**The task**.
Output every record exactly and leave each picture out.

Visual scene localization data:
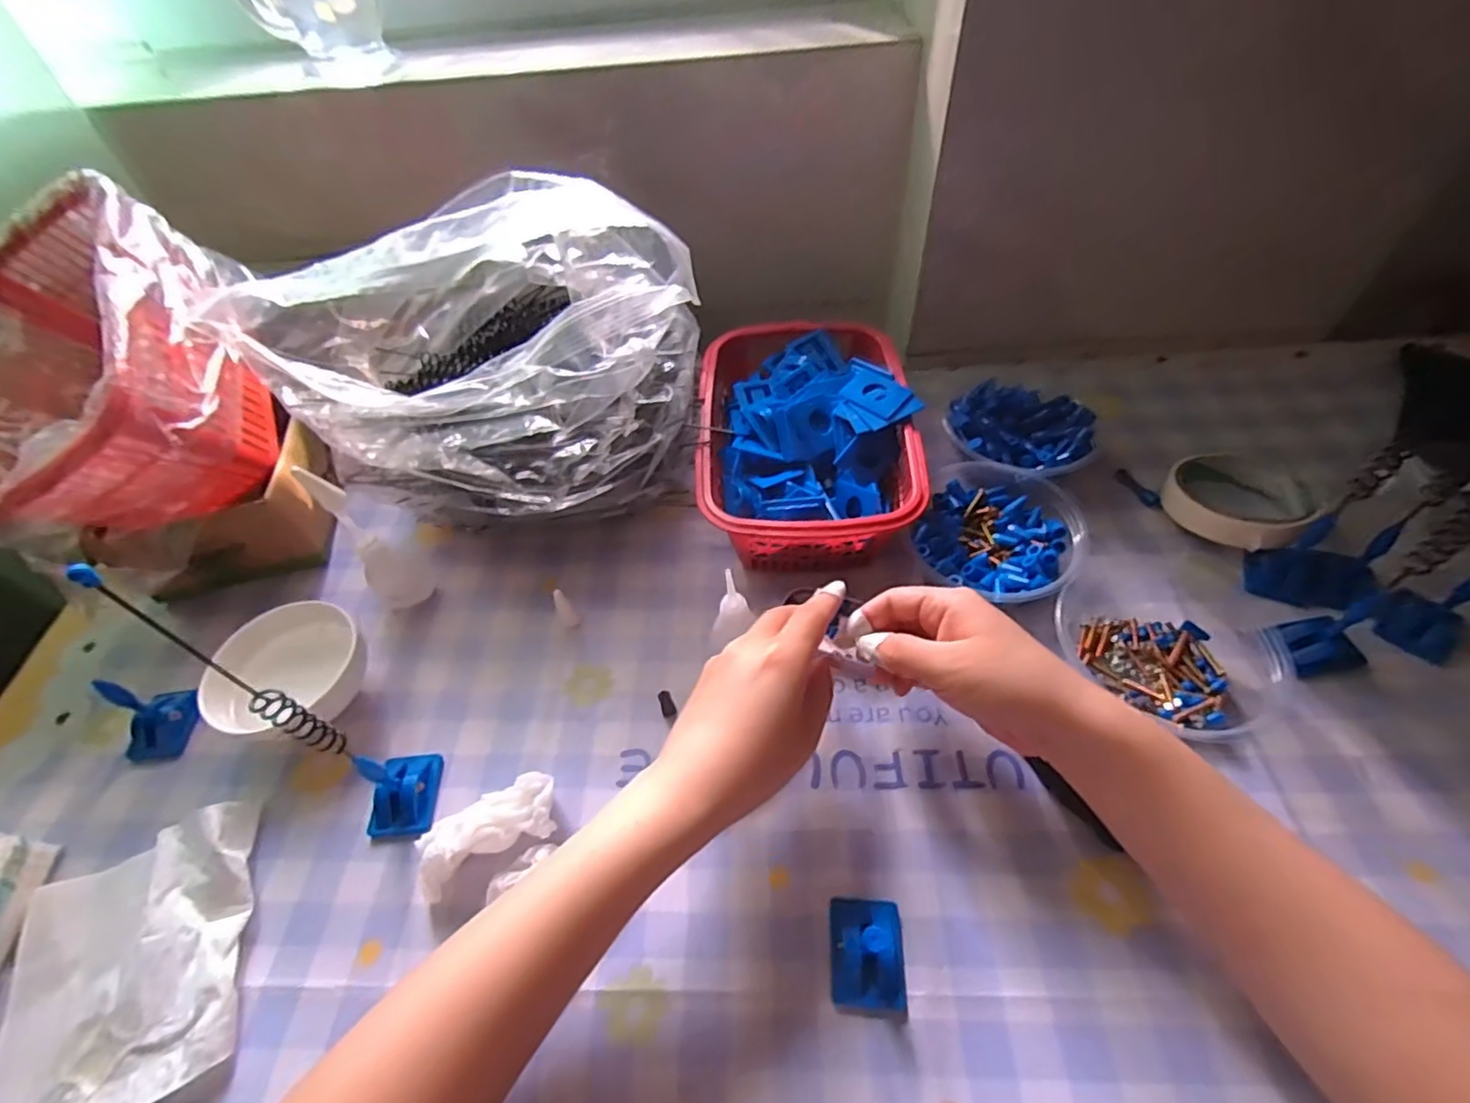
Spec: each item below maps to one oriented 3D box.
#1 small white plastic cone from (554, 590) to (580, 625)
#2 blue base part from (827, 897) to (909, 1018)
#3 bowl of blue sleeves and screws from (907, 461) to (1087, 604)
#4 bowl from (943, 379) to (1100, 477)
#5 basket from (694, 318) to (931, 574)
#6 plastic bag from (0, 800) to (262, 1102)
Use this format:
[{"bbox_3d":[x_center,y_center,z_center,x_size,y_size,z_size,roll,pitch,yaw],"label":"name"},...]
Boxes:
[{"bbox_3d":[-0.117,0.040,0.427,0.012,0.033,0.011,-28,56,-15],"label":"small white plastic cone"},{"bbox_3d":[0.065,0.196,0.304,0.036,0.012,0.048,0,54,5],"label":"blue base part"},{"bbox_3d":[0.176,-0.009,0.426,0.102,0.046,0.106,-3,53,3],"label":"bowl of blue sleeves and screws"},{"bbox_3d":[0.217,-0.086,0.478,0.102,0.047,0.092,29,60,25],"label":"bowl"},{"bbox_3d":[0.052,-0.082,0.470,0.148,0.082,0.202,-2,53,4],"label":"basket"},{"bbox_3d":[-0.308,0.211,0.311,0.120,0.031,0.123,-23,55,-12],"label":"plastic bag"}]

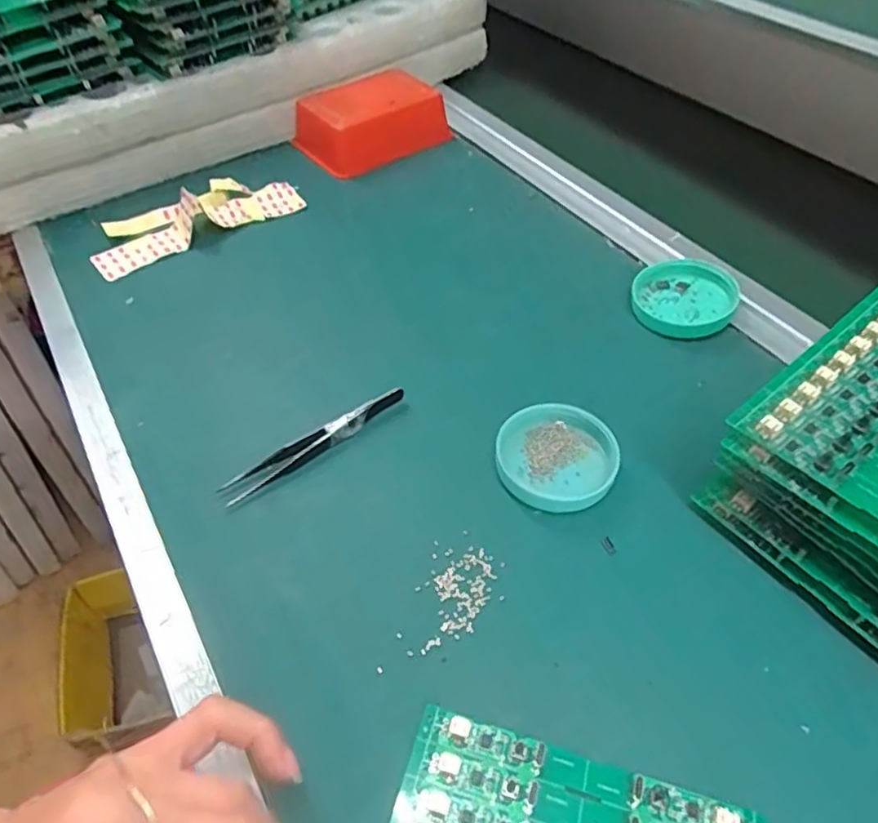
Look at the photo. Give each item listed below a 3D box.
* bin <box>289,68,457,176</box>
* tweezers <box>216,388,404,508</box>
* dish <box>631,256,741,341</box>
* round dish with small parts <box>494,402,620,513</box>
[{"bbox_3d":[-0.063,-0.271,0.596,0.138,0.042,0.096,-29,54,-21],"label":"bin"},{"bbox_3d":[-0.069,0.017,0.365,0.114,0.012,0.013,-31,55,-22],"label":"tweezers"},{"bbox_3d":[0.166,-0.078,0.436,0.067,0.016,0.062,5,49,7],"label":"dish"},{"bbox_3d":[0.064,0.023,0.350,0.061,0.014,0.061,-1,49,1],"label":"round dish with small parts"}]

**Expected output**.
Spec: each item below maps to one oriented 3D box.
#1 small white plastic cone from (554, 590) to (580, 625)
#2 blue base part from (827, 897) to (909, 1018)
#3 bowl of blue sleeves and screws from (907, 461) to (1087, 604)
#4 bowl from (943, 379) to (1100, 477)
#5 basket from (694, 318) to (931, 574)
#6 plastic bag from (0, 800) to (262, 1102)
Use this format:
[{"bbox_3d":[x_center,y_center,z_center,x_size,y_size,z_size,roll,pitch,yaw],"label":"name"},...]
Boxes:
[{"bbox_3d":[-0.117,0.040,0.427,0.012,0.033,0.011,-28,56,-15],"label":"small white plastic cone"},{"bbox_3d":[0.065,0.196,0.304,0.036,0.012,0.048,0,54,5],"label":"blue base part"},{"bbox_3d":[0.176,-0.009,0.426,0.102,0.046,0.106,-3,53,3],"label":"bowl of blue sleeves and screws"},{"bbox_3d":[0.217,-0.086,0.478,0.102,0.047,0.092,29,60,25],"label":"bowl"},{"bbox_3d":[0.052,-0.082,0.470,0.148,0.082,0.202,-2,53,4],"label":"basket"},{"bbox_3d":[-0.308,0.211,0.311,0.120,0.031,0.123,-23,55,-12],"label":"plastic bag"}]

Look at the photo. Give each item listed below a 3D box.
* bin <box>289,68,457,176</box>
* tweezers <box>216,388,404,508</box>
* dish <box>631,256,741,341</box>
* round dish with small parts <box>494,402,620,513</box>
[{"bbox_3d":[-0.063,-0.271,0.596,0.138,0.042,0.096,-29,54,-21],"label":"bin"},{"bbox_3d":[-0.069,0.017,0.365,0.114,0.012,0.013,-31,55,-22],"label":"tweezers"},{"bbox_3d":[0.166,-0.078,0.436,0.067,0.016,0.062,5,49,7],"label":"dish"},{"bbox_3d":[0.064,0.023,0.350,0.061,0.014,0.061,-1,49,1],"label":"round dish with small parts"}]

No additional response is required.